Robert Palmisano, Wright's current Chief Executive Officer (CEO), will become President & CEO of the combined company, while David Mowry, Tornier's President & Chief Executive Officer, will become Executive Vice President & Chief Operating Officer. Additionally, the company's Board of Directors will comprise of five representatives from both Wright's and Tornier's existing boards, including Robert Palmisano and David Mowry.

The transaction creates a pure play Extremities-Biologics company with comprehensive and complementary upper and lower extremity product portfolios.

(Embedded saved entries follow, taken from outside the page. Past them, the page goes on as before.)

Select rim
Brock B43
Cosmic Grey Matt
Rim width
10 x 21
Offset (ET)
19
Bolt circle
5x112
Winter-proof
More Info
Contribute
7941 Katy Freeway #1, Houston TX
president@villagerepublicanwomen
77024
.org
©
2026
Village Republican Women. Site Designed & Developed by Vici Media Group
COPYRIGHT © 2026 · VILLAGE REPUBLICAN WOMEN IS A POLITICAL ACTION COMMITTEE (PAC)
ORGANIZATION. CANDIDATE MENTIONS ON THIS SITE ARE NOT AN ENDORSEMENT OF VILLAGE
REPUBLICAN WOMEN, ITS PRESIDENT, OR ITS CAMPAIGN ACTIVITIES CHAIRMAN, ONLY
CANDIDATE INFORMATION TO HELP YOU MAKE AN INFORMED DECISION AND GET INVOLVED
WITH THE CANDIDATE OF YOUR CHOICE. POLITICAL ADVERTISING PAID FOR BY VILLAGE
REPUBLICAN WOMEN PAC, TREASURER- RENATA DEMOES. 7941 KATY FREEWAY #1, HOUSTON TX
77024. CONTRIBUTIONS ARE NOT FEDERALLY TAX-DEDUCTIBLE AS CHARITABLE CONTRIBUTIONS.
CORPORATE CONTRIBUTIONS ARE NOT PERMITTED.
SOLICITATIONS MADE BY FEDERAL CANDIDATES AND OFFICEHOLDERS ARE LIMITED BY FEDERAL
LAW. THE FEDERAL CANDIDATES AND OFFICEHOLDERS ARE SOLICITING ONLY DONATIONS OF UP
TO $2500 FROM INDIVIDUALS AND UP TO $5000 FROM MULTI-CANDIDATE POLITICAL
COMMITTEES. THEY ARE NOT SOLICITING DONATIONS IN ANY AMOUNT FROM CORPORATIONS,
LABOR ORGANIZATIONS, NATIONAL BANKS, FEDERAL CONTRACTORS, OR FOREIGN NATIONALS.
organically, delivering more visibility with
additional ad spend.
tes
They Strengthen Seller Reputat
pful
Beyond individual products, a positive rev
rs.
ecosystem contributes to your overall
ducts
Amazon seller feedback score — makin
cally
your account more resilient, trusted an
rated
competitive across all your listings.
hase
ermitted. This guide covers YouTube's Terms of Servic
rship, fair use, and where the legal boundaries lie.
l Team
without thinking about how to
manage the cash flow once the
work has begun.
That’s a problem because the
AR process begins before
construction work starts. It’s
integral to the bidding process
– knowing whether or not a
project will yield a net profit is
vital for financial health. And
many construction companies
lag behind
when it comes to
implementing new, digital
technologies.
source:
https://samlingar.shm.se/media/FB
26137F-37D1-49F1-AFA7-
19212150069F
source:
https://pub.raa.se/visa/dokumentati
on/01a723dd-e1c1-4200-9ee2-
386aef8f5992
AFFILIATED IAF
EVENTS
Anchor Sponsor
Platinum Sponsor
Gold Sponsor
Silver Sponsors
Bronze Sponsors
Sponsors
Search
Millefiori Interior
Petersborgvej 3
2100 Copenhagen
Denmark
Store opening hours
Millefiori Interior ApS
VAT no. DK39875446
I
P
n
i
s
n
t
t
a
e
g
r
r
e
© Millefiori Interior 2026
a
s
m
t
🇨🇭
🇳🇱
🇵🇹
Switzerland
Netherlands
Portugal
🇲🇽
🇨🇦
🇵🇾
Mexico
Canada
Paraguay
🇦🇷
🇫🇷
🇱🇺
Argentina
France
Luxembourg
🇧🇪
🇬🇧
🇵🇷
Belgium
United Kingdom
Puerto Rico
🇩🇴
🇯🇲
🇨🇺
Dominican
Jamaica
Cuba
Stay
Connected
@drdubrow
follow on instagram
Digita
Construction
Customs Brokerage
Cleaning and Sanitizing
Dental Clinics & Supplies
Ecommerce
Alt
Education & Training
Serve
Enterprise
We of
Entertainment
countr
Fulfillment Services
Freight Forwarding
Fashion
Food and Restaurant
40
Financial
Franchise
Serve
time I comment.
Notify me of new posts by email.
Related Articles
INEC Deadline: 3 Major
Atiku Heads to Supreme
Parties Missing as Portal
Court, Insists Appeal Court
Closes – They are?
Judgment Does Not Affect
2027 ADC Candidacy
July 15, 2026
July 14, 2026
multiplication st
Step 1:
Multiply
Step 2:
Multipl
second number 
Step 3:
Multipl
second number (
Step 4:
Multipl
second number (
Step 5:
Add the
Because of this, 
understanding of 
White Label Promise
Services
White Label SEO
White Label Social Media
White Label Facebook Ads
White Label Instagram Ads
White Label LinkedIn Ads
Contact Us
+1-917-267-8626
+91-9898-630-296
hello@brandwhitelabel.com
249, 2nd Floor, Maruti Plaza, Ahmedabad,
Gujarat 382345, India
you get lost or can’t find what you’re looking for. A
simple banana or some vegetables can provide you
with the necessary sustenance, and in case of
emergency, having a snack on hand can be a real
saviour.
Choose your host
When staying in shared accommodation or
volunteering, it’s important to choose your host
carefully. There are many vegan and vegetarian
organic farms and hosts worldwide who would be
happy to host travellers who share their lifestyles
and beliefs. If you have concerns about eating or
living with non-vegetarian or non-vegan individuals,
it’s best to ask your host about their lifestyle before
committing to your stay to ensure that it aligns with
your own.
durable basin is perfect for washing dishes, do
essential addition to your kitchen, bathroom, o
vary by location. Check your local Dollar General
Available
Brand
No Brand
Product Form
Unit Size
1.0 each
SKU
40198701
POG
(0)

Furthermore, the deal provides the company with a significant amount of diversity and scale across various geographies and product categories, expands the capability of selling biologic products across an expanded upper and lower extremities product portfolio, and combines two research and development teams, all with the aim of accelerating the company's route to profitability and a stronger financial profile.

The combined company's annual revenues will be greater than $600 million and be roughly split: 41% Lower Extremity, 40% Upper Extremity, 12% Sports Medicine & Biologics and 9% large joint. Once integrated, the companies anticipate revenues of the combined business growing in the mid-teens and adjusted EBITDA margins approaching 20% in three to four years. Additionally, the transaction is expected to be accretive to the combined companies’ adjusted EBITDA in the second full-year after completion of the transaction.

The company projects the amount of cost synergies to be in the range of $40 to $45 million and are expected to be fully realized by the third year after completion of the transaction. Cost synergy opportunities include: public company expenses, overlapping support function and systems costs, as well as process and vendor consolidation opportunities across the business.

The company anticipates its stock will continue to trade on the NASDAQ Global Select Market (NASDAQ GS) under ticker "WMGI". The transaction is expected to close 1H:15.